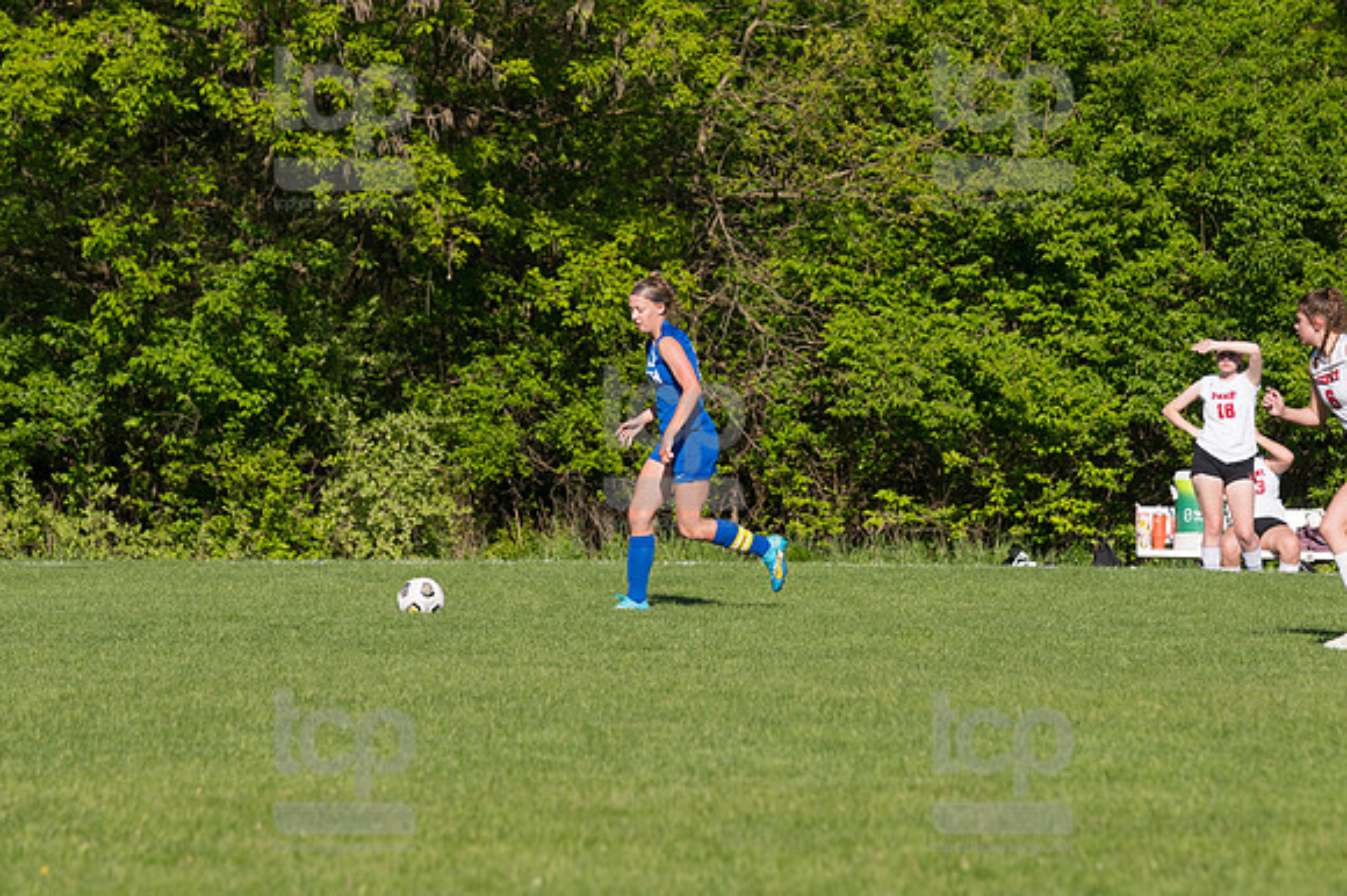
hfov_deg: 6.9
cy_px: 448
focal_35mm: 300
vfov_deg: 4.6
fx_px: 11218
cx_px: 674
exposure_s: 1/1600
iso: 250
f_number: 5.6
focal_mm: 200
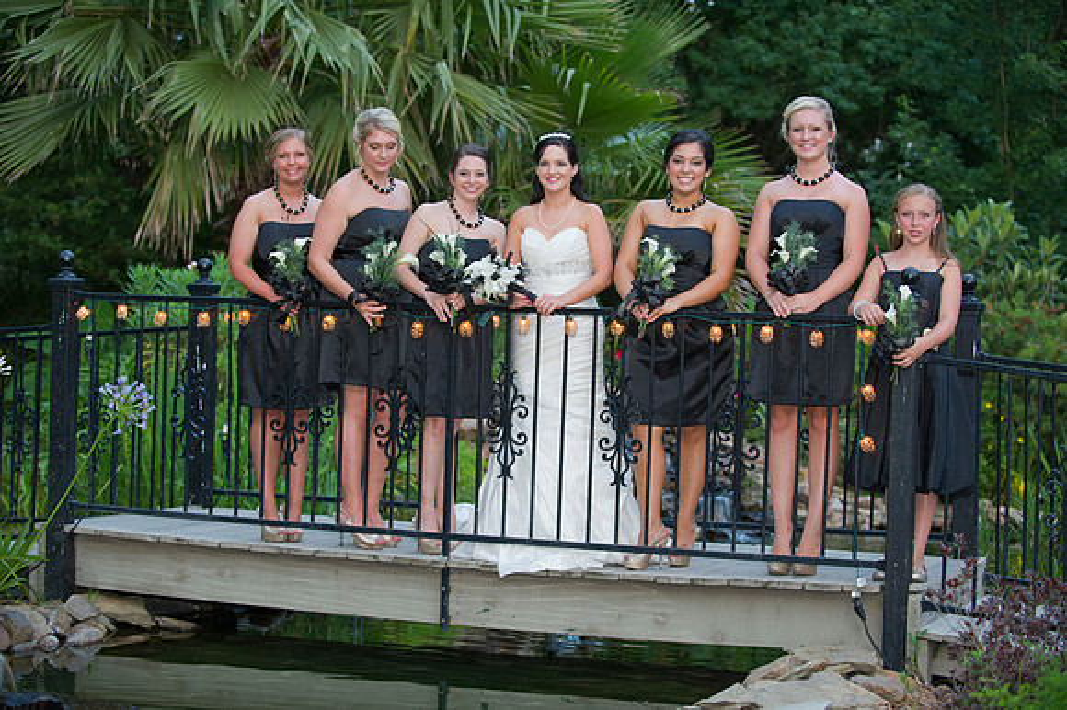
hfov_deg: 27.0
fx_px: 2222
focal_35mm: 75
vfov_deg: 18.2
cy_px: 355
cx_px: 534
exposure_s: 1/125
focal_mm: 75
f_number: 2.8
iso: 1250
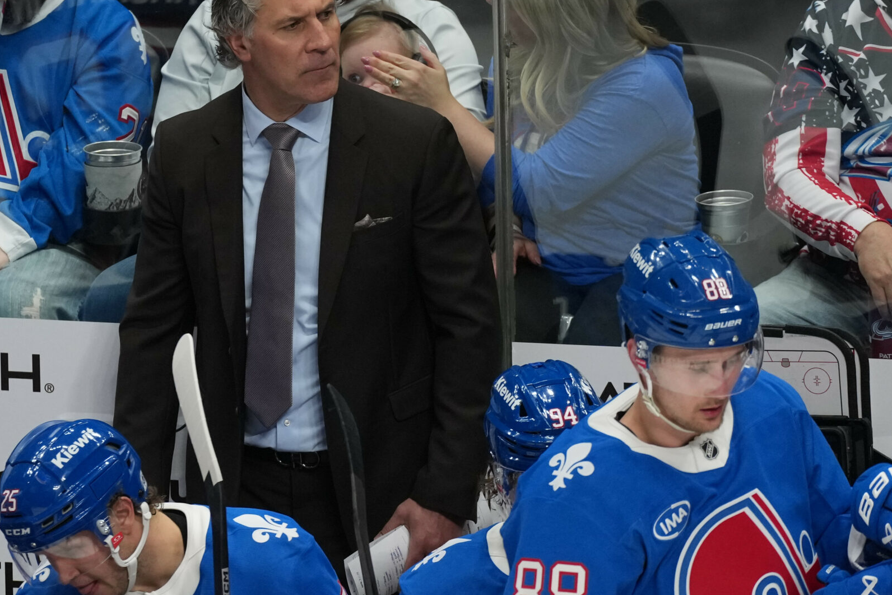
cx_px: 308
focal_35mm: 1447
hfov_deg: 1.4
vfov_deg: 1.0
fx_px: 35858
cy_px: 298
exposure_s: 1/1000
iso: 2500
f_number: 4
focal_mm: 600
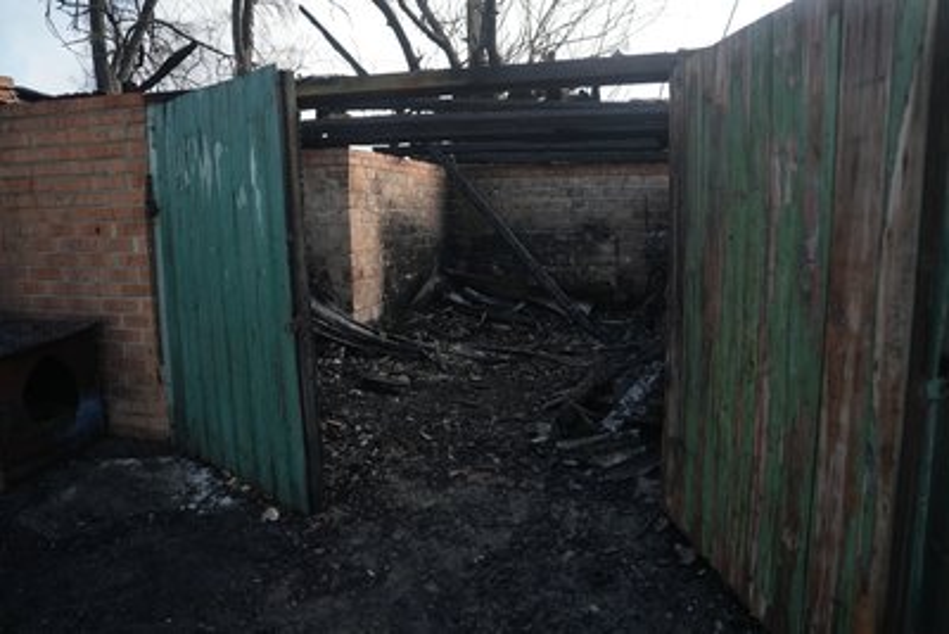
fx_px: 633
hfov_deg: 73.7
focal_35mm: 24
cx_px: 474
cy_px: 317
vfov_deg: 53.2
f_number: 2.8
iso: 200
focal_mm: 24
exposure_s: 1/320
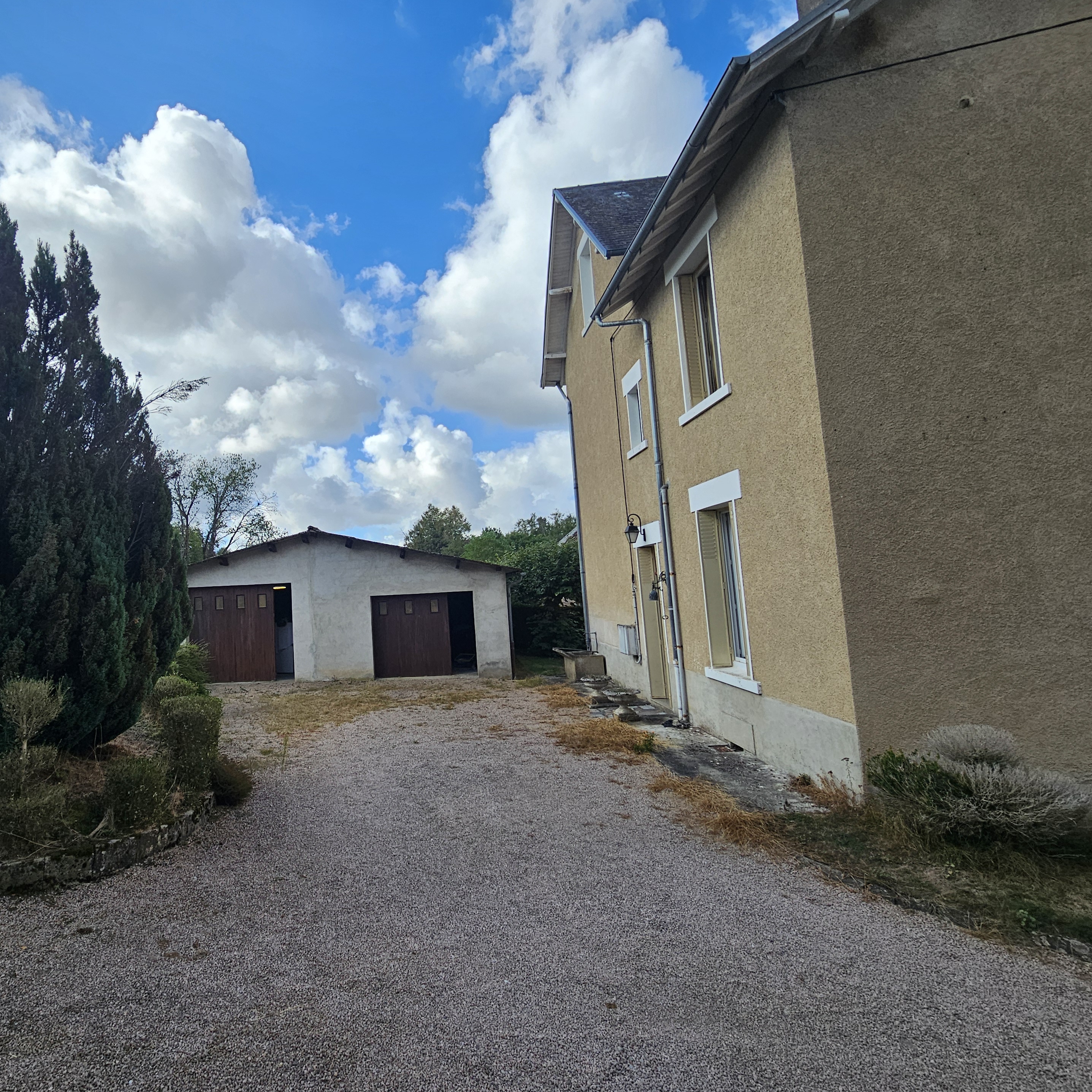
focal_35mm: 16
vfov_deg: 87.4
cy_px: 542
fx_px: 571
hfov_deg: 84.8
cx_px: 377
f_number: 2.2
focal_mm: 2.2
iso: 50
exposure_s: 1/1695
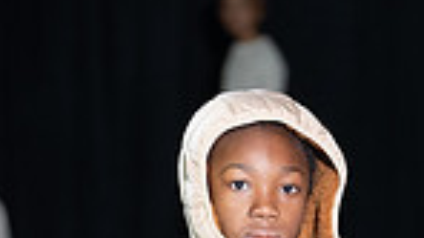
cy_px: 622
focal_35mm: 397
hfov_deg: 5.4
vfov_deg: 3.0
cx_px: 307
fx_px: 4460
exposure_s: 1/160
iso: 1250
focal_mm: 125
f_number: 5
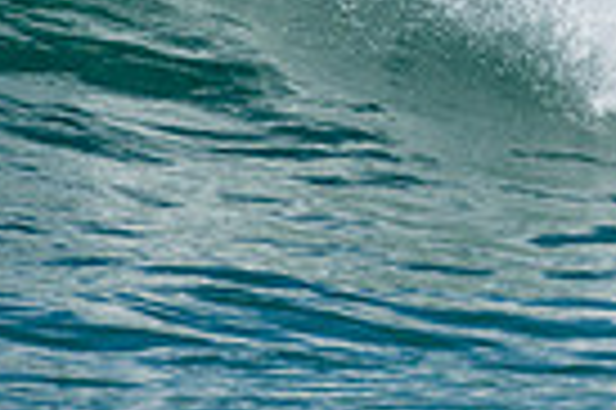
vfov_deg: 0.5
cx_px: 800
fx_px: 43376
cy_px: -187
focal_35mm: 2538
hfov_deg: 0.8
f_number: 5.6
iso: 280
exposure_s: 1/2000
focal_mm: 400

● Instruction
Set the entire listing down again, exact in every line, without any pictures.

● Finished exercise
hfov_deg: 6.9
cy_px: 448
focal_35mm: 300
vfov_deg: 4.6
fx_px: 11218
cx_px: 674
exposure_s: 1/1600
iso: 250
f_number: 5.6
focal_mm: 200
hfov_deg: 27.0
fx_px: 2222
focal_35mm: 75
vfov_deg: 18.2
cy_px: 355
cx_px: 534
exposure_s: 1/125
focal_mm: 75
f_number: 2.8
iso: 1250
cx_px: 308
focal_35mm: 1447
hfov_deg: 1.4
vfov_deg: 1.0
fx_px: 35858
cy_px: 298
exposure_s: 1/1000
iso: 2500
f_number: 4
focal_mm: 600
fx_px: 633
hfov_deg: 73.7
focal_35mm: 24
cx_px: 474
cy_px: 317
vfov_deg: 53.2
f_number: 2.8
iso: 200
focal_mm: 24
exposure_s: 1/320
focal_35mm: 16
vfov_deg: 87.4
cy_px: 542
fx_px: 571
hfov_deg: 84.8
cx_px: 377
f_number: 2.2
focal_mm: 2.2
iso: 50
exposure_s: 1/1695
cy_px: 622
focal_35mm: 397
hfov_deg: 5.4
vfov_deg: 3.0
cx_px: 307
fx_px: 4460
exposure_s: 1/160
iso: 1250
focal_mm: 125
f_number: 5
vfov_deg: 0.5
cx_px: 800
fx_px: 43376
cy_px: -187
focal_35mm: 2538
hfov_deg: 0.8
f_number: 5.6
iso: 280
exposure_s: 1/2000
focal_mm: 400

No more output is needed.